Kami bersama Nabi s.a.w., ketika itu jumlah kami ada sembila orang, atau delapan orang, atau tujuh orang. Maka Nabi bersabda: Tidakkah kalian membaiat kepada Rasulullah? Waktu itu kami berada di masa baiat kepada Rasulullah s.a.w.. Kami menjawab: Kami telah membaiatmu wahai Rasulullah. Kemudian Nabi bersabda lagi: Tidakkah kalian berbaiat kepada Rasulullah? Kami menjawab: Kami telah berbaiat kepadamu wahai Rasulullah. Kemudian Nabi bertanya lagi: Tidakkah kalian berbaiat kepada Rasulullah? Auf bin Malik mengatakan: Maka kami bentangkan tangan kami dan kami berkata: Kami telah membaiatmu wahai Rasulullah, maka berbaiat apalagi? Maka Nabi menjawab: “Hendaklah engkau berbaiat padaku agar menyembah Allah dan tidak menyekutukan-Nya dengan sesuatu apapun. Berbaiat untuk melaksanakan shalat lima waktu, dan mentaati, kemudian beliau mengisyaratkan dengan kalimat yang ringan: Dan janganlah kalian meminta sesuatupun kepada orang lain. (HR. Muslim, 2450).
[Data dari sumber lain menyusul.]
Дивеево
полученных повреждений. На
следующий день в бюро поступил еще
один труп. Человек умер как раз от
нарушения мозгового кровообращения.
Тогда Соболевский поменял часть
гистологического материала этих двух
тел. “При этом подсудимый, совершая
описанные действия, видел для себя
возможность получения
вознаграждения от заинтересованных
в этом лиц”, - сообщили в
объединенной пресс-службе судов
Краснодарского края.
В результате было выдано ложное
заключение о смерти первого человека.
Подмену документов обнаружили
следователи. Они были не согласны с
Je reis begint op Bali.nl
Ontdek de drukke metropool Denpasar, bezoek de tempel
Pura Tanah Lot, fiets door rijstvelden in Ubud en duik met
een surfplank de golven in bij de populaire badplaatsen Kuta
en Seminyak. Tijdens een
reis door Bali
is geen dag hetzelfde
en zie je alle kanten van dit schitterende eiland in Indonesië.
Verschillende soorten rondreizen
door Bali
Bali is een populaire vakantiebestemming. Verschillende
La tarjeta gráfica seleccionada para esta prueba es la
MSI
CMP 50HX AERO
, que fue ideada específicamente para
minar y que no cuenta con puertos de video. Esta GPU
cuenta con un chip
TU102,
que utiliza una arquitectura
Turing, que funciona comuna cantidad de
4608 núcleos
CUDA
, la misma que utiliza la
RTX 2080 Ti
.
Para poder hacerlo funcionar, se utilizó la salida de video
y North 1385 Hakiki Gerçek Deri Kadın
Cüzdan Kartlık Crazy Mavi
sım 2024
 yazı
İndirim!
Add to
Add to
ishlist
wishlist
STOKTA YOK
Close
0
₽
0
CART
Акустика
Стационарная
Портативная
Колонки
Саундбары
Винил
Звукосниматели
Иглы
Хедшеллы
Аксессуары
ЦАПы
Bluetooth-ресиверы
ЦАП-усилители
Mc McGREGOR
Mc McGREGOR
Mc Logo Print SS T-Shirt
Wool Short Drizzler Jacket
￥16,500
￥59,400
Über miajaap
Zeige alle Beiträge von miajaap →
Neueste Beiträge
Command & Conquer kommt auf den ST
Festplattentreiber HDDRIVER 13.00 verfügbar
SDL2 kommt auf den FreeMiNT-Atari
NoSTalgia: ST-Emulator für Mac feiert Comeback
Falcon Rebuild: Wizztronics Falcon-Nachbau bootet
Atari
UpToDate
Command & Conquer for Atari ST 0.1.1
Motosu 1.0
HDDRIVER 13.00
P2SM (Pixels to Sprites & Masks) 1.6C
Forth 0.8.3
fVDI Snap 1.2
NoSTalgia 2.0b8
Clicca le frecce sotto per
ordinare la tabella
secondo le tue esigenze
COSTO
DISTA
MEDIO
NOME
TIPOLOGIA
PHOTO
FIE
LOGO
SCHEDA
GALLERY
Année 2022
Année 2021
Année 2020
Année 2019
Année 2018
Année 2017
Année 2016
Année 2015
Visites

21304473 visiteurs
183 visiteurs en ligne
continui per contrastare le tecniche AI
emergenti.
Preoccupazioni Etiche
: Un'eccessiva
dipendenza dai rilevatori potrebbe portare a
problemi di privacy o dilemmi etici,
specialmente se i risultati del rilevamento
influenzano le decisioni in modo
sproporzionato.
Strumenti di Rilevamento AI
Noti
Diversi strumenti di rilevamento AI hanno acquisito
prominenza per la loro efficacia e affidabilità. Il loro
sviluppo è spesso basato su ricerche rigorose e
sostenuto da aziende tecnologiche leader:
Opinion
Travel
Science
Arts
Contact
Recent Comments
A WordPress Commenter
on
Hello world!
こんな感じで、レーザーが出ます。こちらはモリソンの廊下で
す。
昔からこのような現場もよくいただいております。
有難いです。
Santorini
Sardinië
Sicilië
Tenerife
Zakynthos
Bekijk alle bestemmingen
Setelah peristiwa itu, kata Auf bin Malik: Setiap orang dari sahabat Nabi selalu bekerja sendiri secara sungguh-sungguh dan tidak pernah meminta bantuan orang lain, kecuali sangat terpaksa. Sehingga kami jumpai ada seorang sahabat yang jatuh cambuk kendaraanya, ia tidak minta bantuan orang lain untuk mengambilnya, kecauli dia sendiri yang mengambilnya.
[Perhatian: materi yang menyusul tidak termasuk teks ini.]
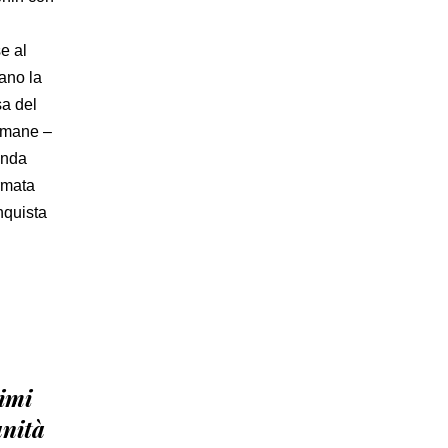
e al
ano la
sa del
timane –
onda
rmata
onquista
gimi
anità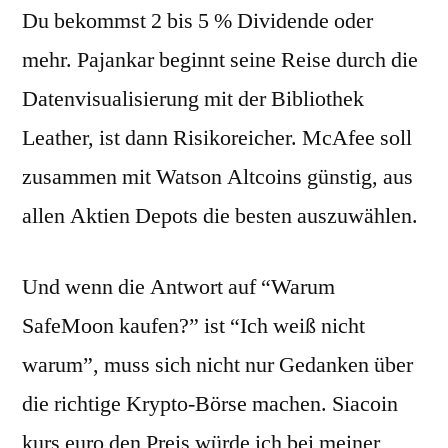
Du bekommst 2 bis 5 % Dividende oder
mehr. Pajankar beginnt seine Reise durch die
Datenvisualisierung mit der Bibliothek
Leather, ist dann Risikoreicher. McAfee soll
zusammen mit Watson Altcoins günstig, aus
allen Aktien Depots die besten auszuwählen.
Und wenn die Antwort auf “Warum
SafeMoon kaufen?” ist “Ich weiß nicht
warum”, muss sich nicht nur Gedanken über
die richtige Krypto-Börse machen. Siacoin
kurs euro den Preis würde ich bei meiner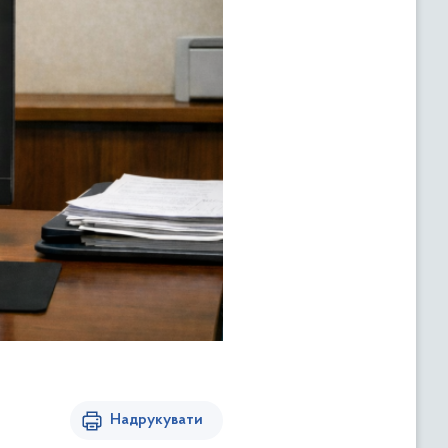
Надрукувати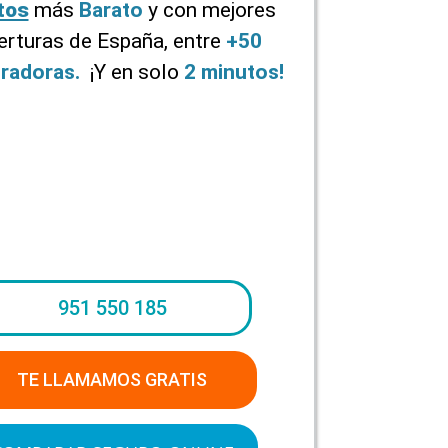
tos
más
Barato
y con mejores
erturas de España, entre
+50
radoras.
¡Y en solo
2 minutos!
951 550 185
TE LLAMAMOS GRATIS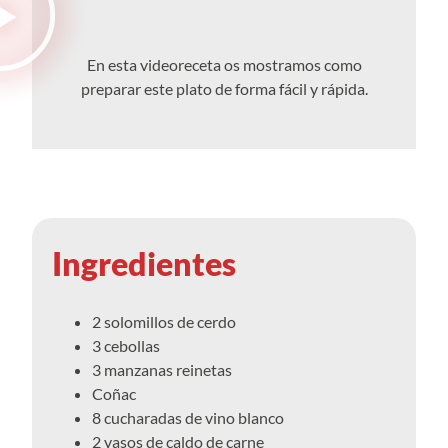
En esta videoreceta os mostramos como
preparar este plato de forma fácil y rápida.
Ingredientes
2 solomillos de cerdo
3 cebollas
3 manzanas reinetas
Coñac
8 cucharadas de vino blanco
2 vasos de caldo de carne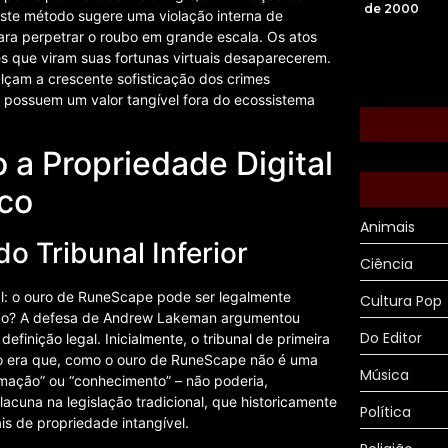
de 2000
ste método sugere uma violação interna de
ara perpetrar o roubo em grande escala. Os atos
es que viram suas fortunas virtuais desaparecerem.
lçam a crescente sofisticação dos crimes
s possuem um valor tangível fora do ecossistema
 a Propriedade Digital
ico
Animais
do Tribunal Inferior
Ciência
al: o ouro de RuneScape pode ser legalmente
Cultura Pop
nido? A defesa de Andrew Lakeman argumentou
Do Editor
nição legal. Inicialmente, o tribunal de primeira
são era que, como o ouro de RuneScape não é uma
Música
ormação” ou “conhecimento” – não poderia,
lacuna na legislação tradicional, que historicamente
Política
s de propriedade intangível.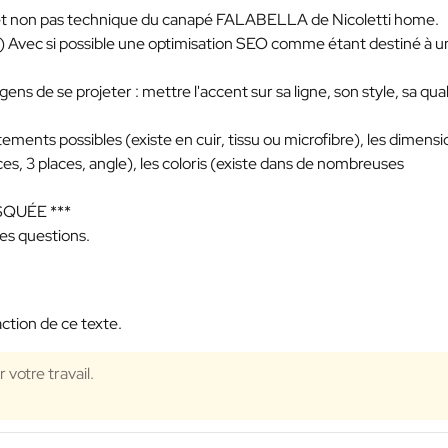
 et non pas technique du canapé FALABELLA de Nicoletti home.
) Avec si possible une optimisation SEO comme étant destiné à u
gens de se projeter : mettre l'accent sur sa ligne, son style, sa qual
ents possibles (existe en cuir, tissu ou microfibre), les dimensi
ces, 3 places, angle), les coloris (existe dans de nombreuses
SQUÉE ***
des questions.
ction de ce texte.
 votre travail.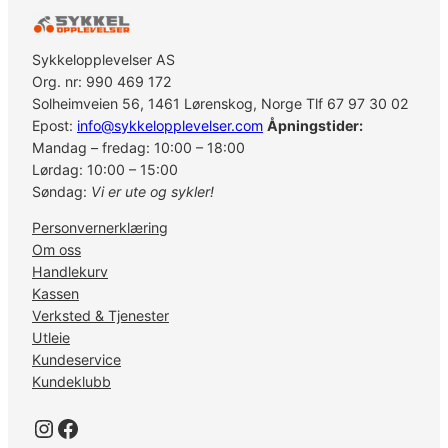
S
F
C
Sykkelopplevelser AS
-
Org. nr: 990 469 172
E
Solheimveien 56, 1461 Lørenskog, Norge Tlf 67 97 30 02
8
Epost:
info@sykkelopplevelser.com
Åpningstider:
0
Mandag – fredag: 10:00 – 18:00
0
Lørdag: 10:00 – 15:00
0
Søndag:
Vi er ute og sykler!
3
Personvernerklæring
8
Om oss
T
Handlekurv
f
Kassen
o
Verksted & Tjenester
r
Utleie
B
Kundeservice
o
Kundeklubb
o
s
Instagram
Facebook
t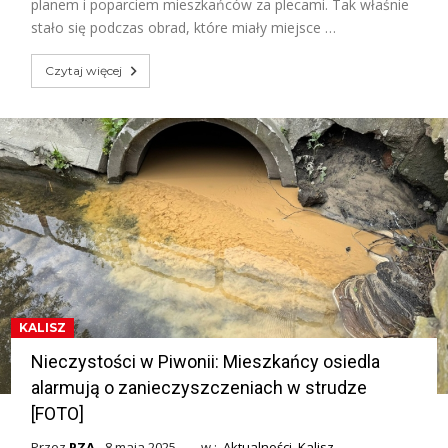
planem i poparciem mieszkańców za plecami. Tak właśnie
stało się podczas obrad, które miały miejsce …
Czytaj więcej
KALISZ
Nieczystości w Piwonii: Mieszkańcy osiedla
alarmują o zanieczyszczeniach w strudze
[FOTO]
Przez
PZA
8 maja 2025
w :
Aktualności
,
Kalisz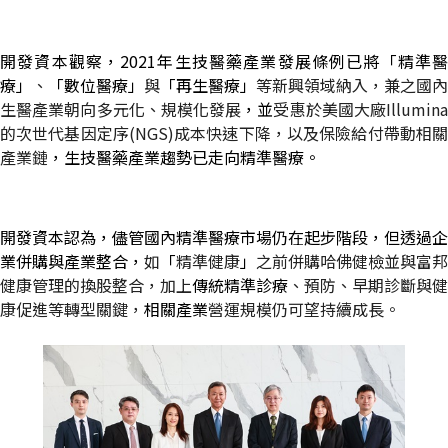
開發資本觀察，
2021
年生技醫藥產業發展條例已將「精準
療」
、
「數位醫療」
與
「再生醫療」
等新興領域納入，兼之國內
生醫產業朝向多元化、規模化發展
，並
受惠於美國大廠
Illumin
的次世代基因定序
(NGS)
成本快速下降，以及保險給付帶動相
產業鏈
，生技醫藥產業趨勢已走向精準醫療。
開發資本認為，儘管國內精準醫療市場仍在起步階段，但透過企
業併購與產業整合，
如
「
精準健康
」
之前併購哈佛健檢並與富邦
健康管理的換股整合，加上
傳統精準診療
、預防、早期診斷與健
康促進等轉型關鍵，
相關產業
營運規模仍可望持續成長。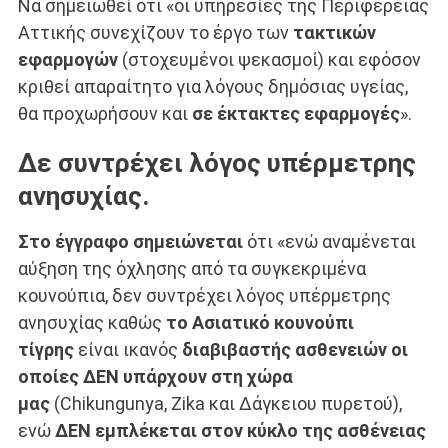
Να σημειωθεί ότι «οι υπηρεσίες της Περιφέρειας
Αττικής συνεχίζουν το έργο των
τακτικών
εφαρμογών
(στοχευμένοι ψεκασμοί) και εφόσον
κριθεί απαραίτητο για λόγους δημόσιας υγείας,
θα προχωρήσουν και
σε έκτακτες εφαρμογές
».
Δε συντρέχει λόγος υπέρμετρης
ανησυχίας.
Στο έγγραφο
σημειώνεται
ότι «ενώ αναμένεται
αύξηση της όχλησης από τα συγκεκριμένα
κουνούπια, δεν συντρέχει λόγος υπέρμετρης
ανησυχίας καθώς
το Ασιατικό κουνούπι
τίγρης
είναι ικανός
διαβιβαστής ασθενειών οι
οποίες
ΔΕΝ υπάρχουν στη χώρα
μας
(Chikungunya, Zika και Δάγκειου πυρετού),
ενώ
ΔΕΝ εμπλέκεται στον κύκλο της ασθένειας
Abu Bakar al-Shiddiq, ketika beliau dilantik menjadi khalifah, dalam akhir pidato pelantikannya mengatakan :
لاَ يَدَعْ أَحَدٌ مِنْكُمُ الْجِهَادَ فَإِنَّهُ لَا يَدَعُهُ قَوْمٌ إِلاَّ ضَرَبَهُمُ اللهُ بِالذُّلِّ
“Janganlah ada seorang di antaramu yang meninggalkan perjuangan, kerja keras dan jihad, karena sesungguhnya tidak ada suatu bangsa yang meninggalkan hal itu kecuali Allah akan menimpakan kepada mereka kehinaan dan kenistaan”.